**** Records shown ****

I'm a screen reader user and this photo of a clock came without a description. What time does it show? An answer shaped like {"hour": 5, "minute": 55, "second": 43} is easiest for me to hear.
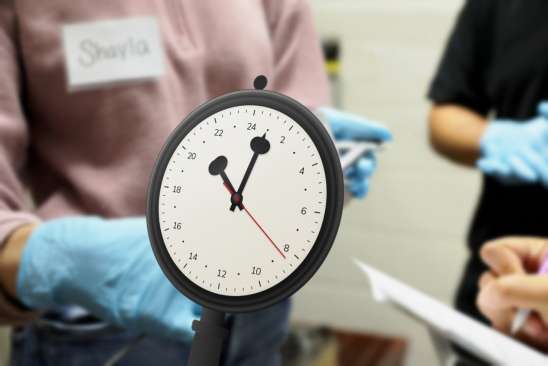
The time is {"hour": 21, "minute": 2, "second": 21}
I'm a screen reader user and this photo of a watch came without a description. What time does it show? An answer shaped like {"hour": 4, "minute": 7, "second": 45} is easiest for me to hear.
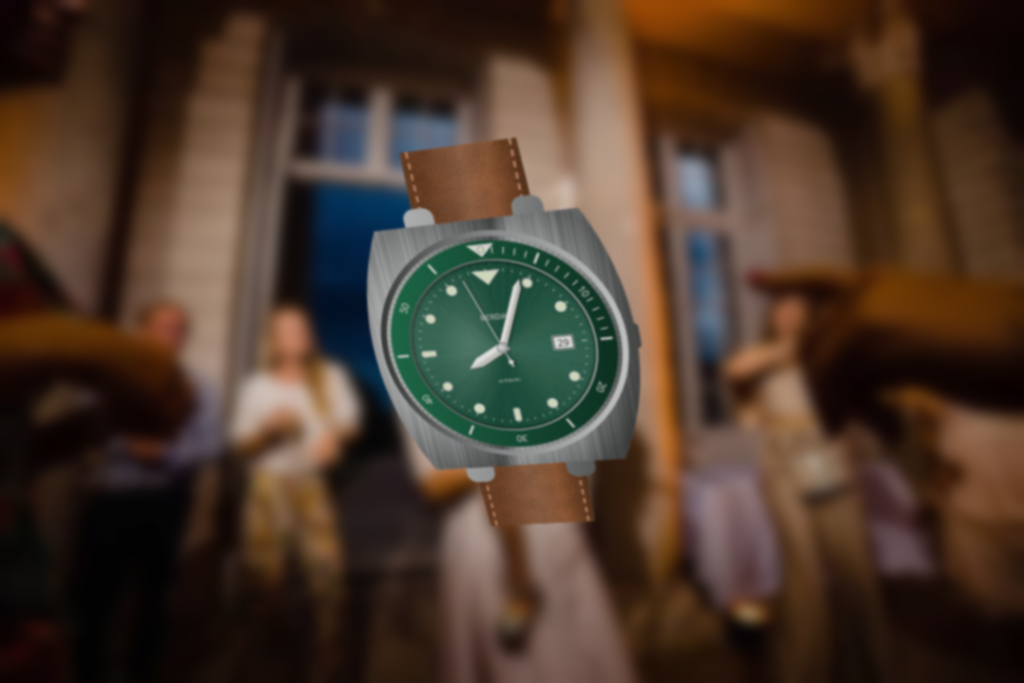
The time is {"hour": 8, "minute": 3, "second": 57}
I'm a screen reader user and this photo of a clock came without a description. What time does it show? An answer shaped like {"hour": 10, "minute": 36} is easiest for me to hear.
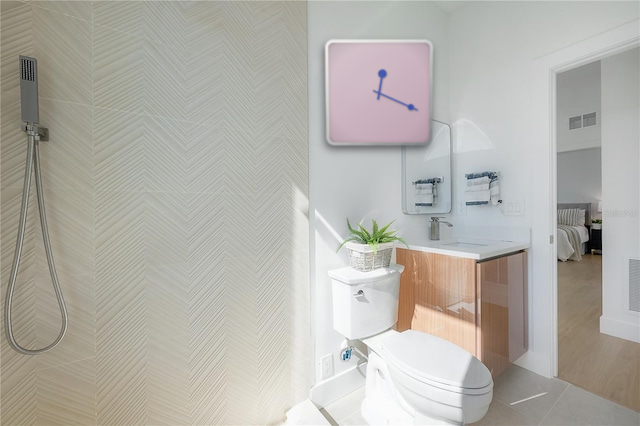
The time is {"hour": 12, "minute": 19}
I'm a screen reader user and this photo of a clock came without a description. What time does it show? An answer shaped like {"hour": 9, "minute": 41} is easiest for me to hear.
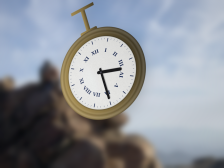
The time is {"hour": 3, "minute": 30}
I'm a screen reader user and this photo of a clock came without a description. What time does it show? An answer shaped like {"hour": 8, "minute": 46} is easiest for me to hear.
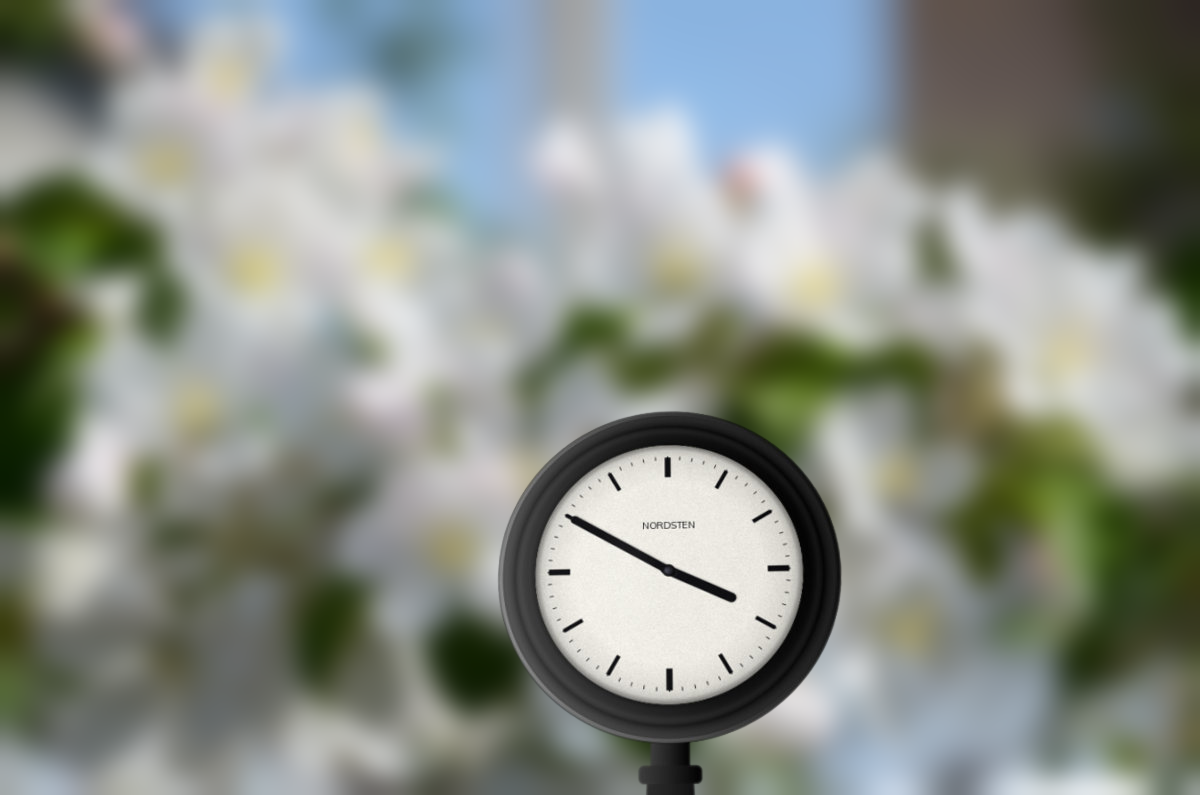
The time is {"hour": 3, "minute": 50}
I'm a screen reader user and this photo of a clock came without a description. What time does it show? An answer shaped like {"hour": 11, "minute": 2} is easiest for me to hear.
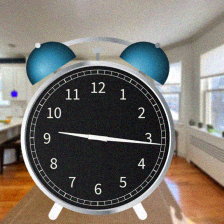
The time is {"hour": 9, "minute": 16}
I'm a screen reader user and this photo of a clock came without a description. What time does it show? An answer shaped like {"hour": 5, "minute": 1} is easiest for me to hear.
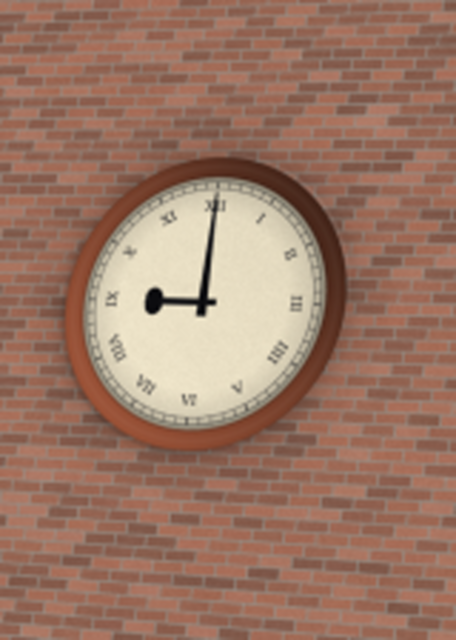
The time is {"hour": 9, "minute": 0}
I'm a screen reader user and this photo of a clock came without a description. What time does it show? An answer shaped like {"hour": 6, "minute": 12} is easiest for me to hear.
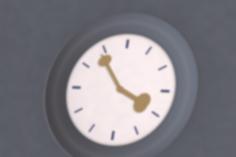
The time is {"hour": 3, "minute": 54}
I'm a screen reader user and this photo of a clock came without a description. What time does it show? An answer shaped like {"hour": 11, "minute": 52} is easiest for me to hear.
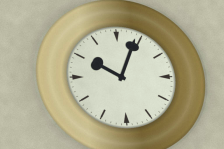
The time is {"hour": 10, "minute": 4}
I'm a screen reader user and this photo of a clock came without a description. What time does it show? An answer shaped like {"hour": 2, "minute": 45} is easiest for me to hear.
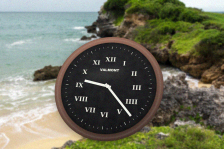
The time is {"hour": 9, "minute": 23}
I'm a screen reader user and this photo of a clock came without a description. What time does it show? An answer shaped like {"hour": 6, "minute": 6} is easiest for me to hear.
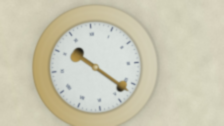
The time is {"hour": 10, "minute": 22}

****

What is required >> Gather every line of the records above that contains the word "this".

Problem solution >>
I'm a screen reader user and this photo of a clock came without a description. What time does it show? An answer shaped like {"hour": 5, "minute": 55, "second": 43} is easiest for me to hear.
I'm a screen reader user and this photo of a watch came without a description. What time does it show? An answer shaped like {"hour": 4, "minute": 7, "second": 45} is easiest for me to hear.
I'm a screen reader user and this photo of a clock came without a description. What time does it show? An answer shaped like {"hour": 10, "minute": 36} is easiest for me to hear.
I'm a screen reader user and this photo of a clock came without a description. What time does it show? An answer shaped like {"hour": 9, "minute": 41} is easiest for me to hear.
I'm a screen reader user and this photo of a clock came without a description. What time does it show? An answer shaped like {"hour": 8, "minute": 46} is easiest for me to hear.
I'm a screen reader user and this photo of a clock came without a description. What time does it show? An answer shaped like {"hour": 11, "minute": 2} is easiest for me to hear.
I'm a screen reader user and this photo of a clock came without a description. What time does it show? An answer shaped like {"hour": 5, "minute": 1} is easiest for me to hear.
I'm a screen reader user and this photo of a clock came without a description. What time does it show? An answer shaped like {"hour": 6, "minute": 12} is easiest for me to hear.
I'm a screen reader user and this photo of a clock came without a description. What time does it show? An answer shaped like {"hour": 11, "minute": 52} is easiest for me to hear.
I'm a screen reader user and this photo of a clock came without a description. What time does it show? An answer shaped like {"hour": 2, "minute": 45} is easiest for me to hear.
I'm a screen reader user and this photo of a clock came without a description. What time does it show? An answer shaped like {"hour": 6, "minute": 6} is easiest for me to hear.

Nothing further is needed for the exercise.